Workers’ compensation policy conclusion

The cost of workers’ compensation insurance is a pain point for many businesses. The temptation to curb these costs by any means necessary is great. At the same time, because of the significant societal burden of injured workers and the rippling impact workplace injuries can have on the families of those workers, workers’ compensation has become compulsory in every state. Managing workers’ compensation costs simply cannot be legitimately achieved through non-compliance.

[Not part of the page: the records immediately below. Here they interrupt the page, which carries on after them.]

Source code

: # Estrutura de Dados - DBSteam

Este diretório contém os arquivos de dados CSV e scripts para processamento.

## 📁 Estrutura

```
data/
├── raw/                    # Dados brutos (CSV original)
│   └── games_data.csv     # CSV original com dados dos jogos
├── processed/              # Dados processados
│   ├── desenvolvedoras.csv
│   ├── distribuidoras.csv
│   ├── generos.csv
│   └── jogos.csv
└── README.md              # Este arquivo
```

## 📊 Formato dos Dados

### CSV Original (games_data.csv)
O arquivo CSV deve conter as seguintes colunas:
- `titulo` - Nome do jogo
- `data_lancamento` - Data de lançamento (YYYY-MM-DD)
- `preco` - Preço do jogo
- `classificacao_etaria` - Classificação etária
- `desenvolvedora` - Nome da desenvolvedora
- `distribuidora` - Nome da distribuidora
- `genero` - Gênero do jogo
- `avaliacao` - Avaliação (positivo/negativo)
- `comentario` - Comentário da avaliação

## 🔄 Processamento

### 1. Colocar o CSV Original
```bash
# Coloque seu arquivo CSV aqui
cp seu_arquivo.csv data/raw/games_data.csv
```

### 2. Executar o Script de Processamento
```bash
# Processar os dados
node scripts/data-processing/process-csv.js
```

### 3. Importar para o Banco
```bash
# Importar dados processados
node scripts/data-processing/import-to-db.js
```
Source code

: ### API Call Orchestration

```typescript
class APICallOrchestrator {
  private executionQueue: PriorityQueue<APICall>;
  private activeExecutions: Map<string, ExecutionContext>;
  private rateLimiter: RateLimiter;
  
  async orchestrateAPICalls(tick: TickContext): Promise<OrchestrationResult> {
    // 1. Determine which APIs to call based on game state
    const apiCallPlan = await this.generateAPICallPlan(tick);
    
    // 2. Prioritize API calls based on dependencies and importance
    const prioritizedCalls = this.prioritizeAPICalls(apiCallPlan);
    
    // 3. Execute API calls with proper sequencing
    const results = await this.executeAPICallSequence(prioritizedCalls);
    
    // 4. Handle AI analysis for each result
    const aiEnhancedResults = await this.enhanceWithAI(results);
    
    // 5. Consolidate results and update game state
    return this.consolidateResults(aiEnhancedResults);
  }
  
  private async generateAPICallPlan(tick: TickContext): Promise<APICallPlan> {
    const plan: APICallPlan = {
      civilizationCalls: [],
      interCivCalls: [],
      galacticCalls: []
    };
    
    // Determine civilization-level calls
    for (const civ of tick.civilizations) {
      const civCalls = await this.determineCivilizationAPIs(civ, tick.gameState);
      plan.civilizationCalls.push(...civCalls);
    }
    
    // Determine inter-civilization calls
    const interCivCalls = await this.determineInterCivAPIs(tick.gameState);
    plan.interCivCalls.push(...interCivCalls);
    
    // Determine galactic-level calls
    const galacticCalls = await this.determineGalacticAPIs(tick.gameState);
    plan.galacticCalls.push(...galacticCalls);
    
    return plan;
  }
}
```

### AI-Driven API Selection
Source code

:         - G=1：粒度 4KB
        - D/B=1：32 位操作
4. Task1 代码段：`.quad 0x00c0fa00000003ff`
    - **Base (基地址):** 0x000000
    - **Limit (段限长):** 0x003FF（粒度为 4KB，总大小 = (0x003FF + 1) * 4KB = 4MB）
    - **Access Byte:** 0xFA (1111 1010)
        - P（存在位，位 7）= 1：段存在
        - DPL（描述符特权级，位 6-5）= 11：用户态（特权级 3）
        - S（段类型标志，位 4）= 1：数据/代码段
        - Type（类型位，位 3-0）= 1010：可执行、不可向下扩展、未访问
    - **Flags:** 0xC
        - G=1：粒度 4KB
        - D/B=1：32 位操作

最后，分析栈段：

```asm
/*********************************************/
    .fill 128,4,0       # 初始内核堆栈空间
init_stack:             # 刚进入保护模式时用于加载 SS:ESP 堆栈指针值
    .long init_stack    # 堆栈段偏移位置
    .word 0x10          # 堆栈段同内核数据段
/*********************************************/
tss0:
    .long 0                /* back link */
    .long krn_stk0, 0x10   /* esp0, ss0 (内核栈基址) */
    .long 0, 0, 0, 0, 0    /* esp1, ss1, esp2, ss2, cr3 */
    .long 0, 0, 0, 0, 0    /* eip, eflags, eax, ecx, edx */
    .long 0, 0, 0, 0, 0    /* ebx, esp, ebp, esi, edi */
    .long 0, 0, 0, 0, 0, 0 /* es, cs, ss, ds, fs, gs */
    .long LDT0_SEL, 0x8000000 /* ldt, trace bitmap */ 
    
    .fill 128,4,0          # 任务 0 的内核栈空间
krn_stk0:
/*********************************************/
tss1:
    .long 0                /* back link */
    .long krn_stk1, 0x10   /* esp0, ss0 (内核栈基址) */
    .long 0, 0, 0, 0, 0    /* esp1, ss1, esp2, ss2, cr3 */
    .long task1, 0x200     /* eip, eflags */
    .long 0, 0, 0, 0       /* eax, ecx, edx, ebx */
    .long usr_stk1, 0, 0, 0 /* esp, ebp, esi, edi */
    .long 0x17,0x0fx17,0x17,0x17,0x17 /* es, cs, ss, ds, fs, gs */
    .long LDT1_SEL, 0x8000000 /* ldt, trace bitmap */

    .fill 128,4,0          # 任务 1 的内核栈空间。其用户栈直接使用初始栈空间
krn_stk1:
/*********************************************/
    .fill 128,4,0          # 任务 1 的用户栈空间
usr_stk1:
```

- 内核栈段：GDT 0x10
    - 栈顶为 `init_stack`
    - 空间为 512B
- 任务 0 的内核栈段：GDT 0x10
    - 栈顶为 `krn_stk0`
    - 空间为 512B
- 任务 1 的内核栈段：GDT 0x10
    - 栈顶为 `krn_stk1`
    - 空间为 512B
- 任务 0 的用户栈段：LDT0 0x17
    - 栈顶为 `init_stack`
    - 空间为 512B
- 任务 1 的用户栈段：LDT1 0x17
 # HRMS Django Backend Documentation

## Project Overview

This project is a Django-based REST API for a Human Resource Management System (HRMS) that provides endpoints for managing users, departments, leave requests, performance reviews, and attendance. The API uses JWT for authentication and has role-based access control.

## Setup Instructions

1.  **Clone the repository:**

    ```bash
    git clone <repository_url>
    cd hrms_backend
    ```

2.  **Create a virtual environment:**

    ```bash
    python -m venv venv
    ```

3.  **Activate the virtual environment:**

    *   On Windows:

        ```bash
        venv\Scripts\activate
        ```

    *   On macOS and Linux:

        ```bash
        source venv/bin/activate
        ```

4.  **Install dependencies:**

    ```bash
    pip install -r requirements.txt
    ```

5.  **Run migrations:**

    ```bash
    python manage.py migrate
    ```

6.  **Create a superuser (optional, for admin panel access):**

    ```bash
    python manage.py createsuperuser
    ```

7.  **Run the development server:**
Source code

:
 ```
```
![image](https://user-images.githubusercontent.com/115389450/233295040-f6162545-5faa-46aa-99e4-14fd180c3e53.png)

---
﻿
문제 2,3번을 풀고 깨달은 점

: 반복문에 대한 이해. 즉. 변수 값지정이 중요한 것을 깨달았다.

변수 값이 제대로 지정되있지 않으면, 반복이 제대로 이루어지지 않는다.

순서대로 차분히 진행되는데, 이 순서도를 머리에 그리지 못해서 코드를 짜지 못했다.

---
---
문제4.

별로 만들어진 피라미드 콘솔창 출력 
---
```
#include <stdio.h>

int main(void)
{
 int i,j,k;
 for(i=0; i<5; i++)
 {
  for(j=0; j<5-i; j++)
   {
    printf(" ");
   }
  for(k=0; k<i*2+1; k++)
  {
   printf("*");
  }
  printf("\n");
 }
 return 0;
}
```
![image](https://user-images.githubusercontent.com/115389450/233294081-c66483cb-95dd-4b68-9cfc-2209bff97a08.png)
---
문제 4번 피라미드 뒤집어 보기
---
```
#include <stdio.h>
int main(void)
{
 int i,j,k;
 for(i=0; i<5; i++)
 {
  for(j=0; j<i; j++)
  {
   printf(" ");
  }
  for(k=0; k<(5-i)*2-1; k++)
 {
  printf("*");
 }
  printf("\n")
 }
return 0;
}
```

Discounts for safety committees and favorable claims history or the use of bona-fide independent contractors are legal ways to manage costs. However, it is highly unlikely that you or your company can afford the possibility of litigation, fines or imprisonment in the event you do not comply with your state’s laws. Beyond what they may be risking financially, the moral responsibility employers have toward their injured workers should, in and of itself, be enough to make them stop and reconsider even the hidden costs of non-compliance.